# Instructions to follow
Recast all of the material below as a two-column CSV with the header row text,answer and one row per answer. Put each field in double quotes, turn line breaks into spaces, and leave the pictures out.

# Material for this exercise
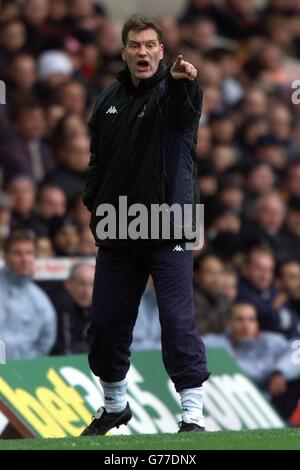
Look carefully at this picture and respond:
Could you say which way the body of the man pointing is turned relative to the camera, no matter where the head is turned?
toward the camera
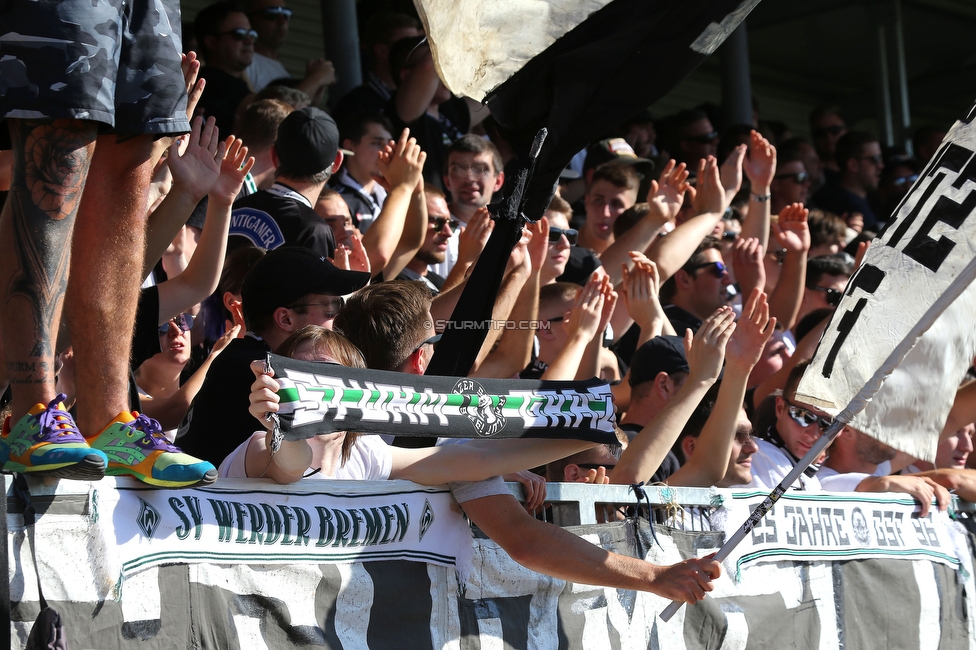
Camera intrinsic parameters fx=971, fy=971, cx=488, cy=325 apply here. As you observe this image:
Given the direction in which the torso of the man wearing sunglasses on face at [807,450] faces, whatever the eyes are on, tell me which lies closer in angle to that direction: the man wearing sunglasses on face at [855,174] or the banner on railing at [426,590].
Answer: the banner on railing

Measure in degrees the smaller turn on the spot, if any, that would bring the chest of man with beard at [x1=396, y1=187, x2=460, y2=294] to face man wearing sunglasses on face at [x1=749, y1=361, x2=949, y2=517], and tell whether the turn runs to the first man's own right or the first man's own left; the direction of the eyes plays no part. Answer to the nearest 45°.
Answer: approximately 45° to the first man's own left

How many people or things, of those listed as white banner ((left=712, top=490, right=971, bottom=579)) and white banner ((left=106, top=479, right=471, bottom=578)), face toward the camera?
2

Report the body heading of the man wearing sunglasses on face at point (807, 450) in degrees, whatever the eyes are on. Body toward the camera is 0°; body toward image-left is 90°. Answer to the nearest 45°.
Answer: approximately 315°

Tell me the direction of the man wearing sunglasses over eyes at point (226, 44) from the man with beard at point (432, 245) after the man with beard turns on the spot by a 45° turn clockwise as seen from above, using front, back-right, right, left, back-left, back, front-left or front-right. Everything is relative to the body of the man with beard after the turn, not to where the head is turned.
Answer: back-right

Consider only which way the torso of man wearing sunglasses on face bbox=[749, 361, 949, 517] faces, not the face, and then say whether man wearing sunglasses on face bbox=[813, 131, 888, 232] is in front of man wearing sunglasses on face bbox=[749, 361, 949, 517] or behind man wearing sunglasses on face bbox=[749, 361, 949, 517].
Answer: behind

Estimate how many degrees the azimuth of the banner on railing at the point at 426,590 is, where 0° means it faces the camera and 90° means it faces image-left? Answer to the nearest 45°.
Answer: approximately 0°

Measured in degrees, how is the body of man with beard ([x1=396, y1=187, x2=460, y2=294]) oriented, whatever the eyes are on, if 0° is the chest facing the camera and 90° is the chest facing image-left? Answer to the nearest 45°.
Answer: approximately 315°

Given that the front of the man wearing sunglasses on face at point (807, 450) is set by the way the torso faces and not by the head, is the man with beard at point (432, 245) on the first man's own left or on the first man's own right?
on the first man's own right

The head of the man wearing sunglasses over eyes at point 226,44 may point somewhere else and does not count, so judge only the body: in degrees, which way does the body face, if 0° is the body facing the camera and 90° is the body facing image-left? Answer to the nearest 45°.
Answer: approximately 315°

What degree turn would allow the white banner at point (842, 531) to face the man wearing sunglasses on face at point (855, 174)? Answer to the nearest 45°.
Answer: approximately 180°

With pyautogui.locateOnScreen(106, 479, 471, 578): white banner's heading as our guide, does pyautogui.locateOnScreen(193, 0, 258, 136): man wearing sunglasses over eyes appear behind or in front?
behind

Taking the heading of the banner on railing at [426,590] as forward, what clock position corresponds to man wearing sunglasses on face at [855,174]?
The man wearing sunglasses on face is roughly at 6 o'clock from the banner on railing.
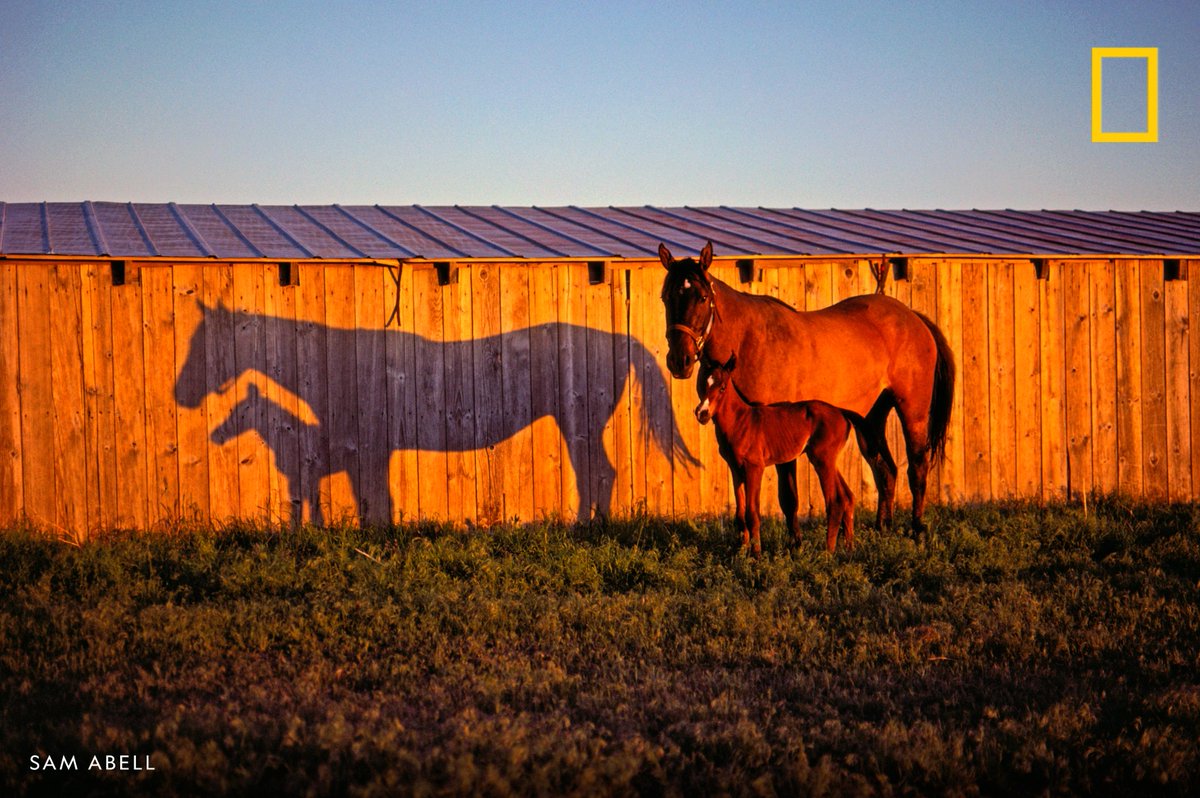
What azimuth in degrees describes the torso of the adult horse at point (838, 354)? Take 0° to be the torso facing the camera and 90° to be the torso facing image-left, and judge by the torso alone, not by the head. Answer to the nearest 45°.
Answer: approximately 90°

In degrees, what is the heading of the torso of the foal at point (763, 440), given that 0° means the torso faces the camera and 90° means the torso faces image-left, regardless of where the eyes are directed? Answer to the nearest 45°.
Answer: approximately 45°
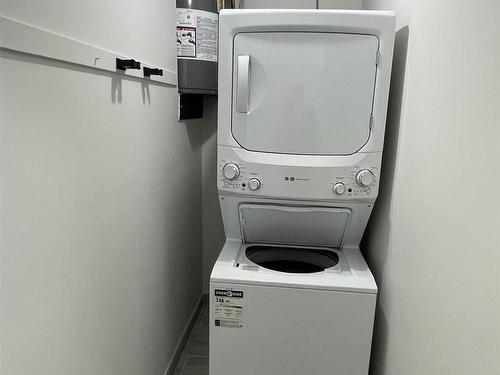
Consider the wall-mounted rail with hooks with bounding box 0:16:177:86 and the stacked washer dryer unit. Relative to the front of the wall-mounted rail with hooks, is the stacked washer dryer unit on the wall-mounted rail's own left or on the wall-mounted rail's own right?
on the wall-mounted rail's own left

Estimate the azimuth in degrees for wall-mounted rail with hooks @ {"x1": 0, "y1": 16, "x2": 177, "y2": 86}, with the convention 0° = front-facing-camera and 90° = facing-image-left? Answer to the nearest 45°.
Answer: approximately 315°

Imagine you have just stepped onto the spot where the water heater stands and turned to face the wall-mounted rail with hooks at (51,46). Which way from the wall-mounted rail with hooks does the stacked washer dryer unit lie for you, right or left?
left

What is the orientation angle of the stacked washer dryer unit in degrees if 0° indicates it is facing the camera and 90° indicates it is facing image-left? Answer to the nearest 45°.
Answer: approximately 0°

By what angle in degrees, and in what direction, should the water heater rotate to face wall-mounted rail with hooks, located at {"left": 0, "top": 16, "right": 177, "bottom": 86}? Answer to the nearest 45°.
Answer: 0° — it already faces it

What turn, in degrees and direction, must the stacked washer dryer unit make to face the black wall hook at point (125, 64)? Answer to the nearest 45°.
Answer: approximately 90° to its right

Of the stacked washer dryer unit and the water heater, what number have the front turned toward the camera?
2

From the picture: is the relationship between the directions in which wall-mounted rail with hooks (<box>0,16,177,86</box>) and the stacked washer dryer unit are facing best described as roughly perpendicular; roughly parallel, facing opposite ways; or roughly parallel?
roughly perpendicular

# Response to the task
text,answer
"Look carefully at this picture and respond: Could you say which way the body of the man pointing is turned relative to the camera, no matter where the head is turned?","toward the camera"
"Camera intrinsic parameters fx=971, fy=971, cx=488, cy=325 apply here. As you observe this image: Given the direction in which the torso of the man wearing sunglasses on face at [807,450] faces, whatever the eyes are on, tell me which lies closer in angle to that direction: the man wearing sunglasses on face at [855,174] or the banner on railing at [426,590]. Answer:","the banner on railing"
"Measure in degrees the smaller turn on the spot, if any, that would bring the chest of man with beard at [x1=396, y1=187, x2=460, y2=294] to face man wearing sunglasses on face at [x1=749, y1=361, x2=949, y2=517], and tell whether the turn runs to the first man's own right or the first man's own left; the direction of the eyes plays no part. Answer to the nearest 45°. Answer:","approximately 45° to the first man's own left"
"How many people or things, of those listed as white banner ((left=712, top=490, right=971, bottom=579)) and white banner ((left=106, top=479, right=471, bottom=578)), face toward the camera?","2"
"Report the body heading of the man wearing sunglasses on face at point (807, 450) in degrees, whatever the eyes are on. Body toward the camera is 0°; body toward image-left is 90°. Answer to the nearest 45°. Answer:","approximately 315°"
"Tell me the direction of the man wearing sunglasses over eyes at point (226, 44) from the man with beard at point (432, 245) after the man with beard turns on the spot by a 45° turn clockwise as seen from above, using front, back-right, right, left, back-left, back, front-left or front-right. Everything is relative to the body of the man with beard after the turn, not to where the head is turned. Answer:","back-right"
"Consider only which way the torso of man wearing sunglasses on face bbox=[749, 361, 949, 517] faces, not the face, and then say whether man wearing sunglasses on face bbox=[813, 131, 888, 232] is in front of man wearing sunglasses on face bbox=[749, 361, 949, 517] or behind man wearing sunglasses on face bbox=[749, 361, 949, 517]. Answer:","behind"
"Estimate how many degrees the azimuth of the banner on railing at the point at 426,590 is, where 0° means it faces the camera and 90° means it faces image-left? Answer to the nearest 45°. Answer:","approximately 0°"
"Measured in degrees, how is the body of man with beard ([x1=396, y1=187, x2=460, y2=294]) oriented, whatever the eyes are on, if 0° is the chest facing the camera and 90° is the chest facing image-left? Answer to the nearest 45°. Answer:","approximately 315°"
"Given that the front of the man wearing sunglasses on face at point (807, 450) is set by the way the torso faces and not by the head, is the man with beard at point (432, 245) on the first man's own left or on the first man's own right?","on the first man's own right"
"The head of the man wearing sunglasses over eyes at point 226,44 may point somewhere else and does not count, so judge only the body: in degrees, which way does the body face, if 0° is the body facing the camera and 90° is the body facing image-left? Answer to the nearest 45°. Answer:","approximately 315°"
"What degree turn would allow the white banner at point (842, 531) to face the man wearing sunglasses on face at point (855, 174)? Answer to the nearest 45°. Answer:","approximately 180°"
"With pyautogui.locateOnScreen(106, 479, 471, 578): white banner's heading as our guide, does pyautogui.locateOnScreen(193, 0, 258, 136): man wearing sunglasses over eyes appear behind or in front?","behind"
"Taking the heading of the banner on railing at [426,590] as forward, what clock position corresponds to man wearing sunglasses on face at [855,174]?","The man wearing sunglasses on face is roughly at 6 o'clock from the banner on railing."
"What azimuth in degrees describes the torso of the adult horse at point (838, 354)? Take 0° to be the torso facing the camera and 90° to be the torso facing image-left, and judge by the torso alone, not by the head. Answer to the nearest 45°. Answer:","approximately 90°"
"In degrees, what is the heading of the torso of the foal at point (763, 440), given that 0° means the torso faces the camera and 90° means the torso faces image-left, regardless of where the eyes are directed? Answer to the nearest 45°. Answer:","approximately 45°"
"Consider the wall-mounted rail with hooks with bounding box 0:16:177:86 and the stacked washer dryer unit. Relative to the front of the wall-mounted rail with hooks, is the stacked washer dryer unit on the wall-mounted rail's own left or on the wall-mounted rail's own right?","on the wall-mounted rail's own left"
"Estimate the azimuth in degrees for wall-mounted rail with hooks @ {""x1"": 0, ""y1"": 16, ""x2"": 177, ""y2"": 86}, with the convention 0° = front-facing-camera and 90° = facing-image-left? Answer to the nearest 45°. Answer:","approximately 315°"
"Imagine you have just stepped onto the spot where the water heater stands and turned to face the wall-mounted rail with hooks at (51,46). Which way from the wall-mounted rail with hooks does the stacked washer dryer unit lie for you, right or left?","left"
"What is the orientation angle of the stacked washer dryer unit in degrees if 0° indicates it is facing the camera and 90° indicates it is facing image-left? Answer to the nearest 45°. Answer:","approximately 0°"
"By what angle in degrees, and in what direction, should the water heater rotate to face wall-mounted rail with hooks, located at {""left"": 0, ""top"": 16, ""right"": 177, ""bottom"": 86}? Answer to the nearest 45°. Answer:","0° — it already faces it"
"What turn, in degrees and direction, must the stacked washer dryer unit make to face the black wall hook at point (125, 64)? Answer to the nearest 45°. Answer:","approximately 90° to its right"
"Of the stacked washer dryer unit and the water heater, what number have the front turned toward the camera?","2"
"From the picture: is the relationship between the directions in which wall-mounted rail with hooks (<box>0,16,177,86</box>) and the stacked washer dryer unit are facing best described as roughly perpendicular; roughly parallel, facing opposite ways; or roughly parallel?","roughly perpendicular"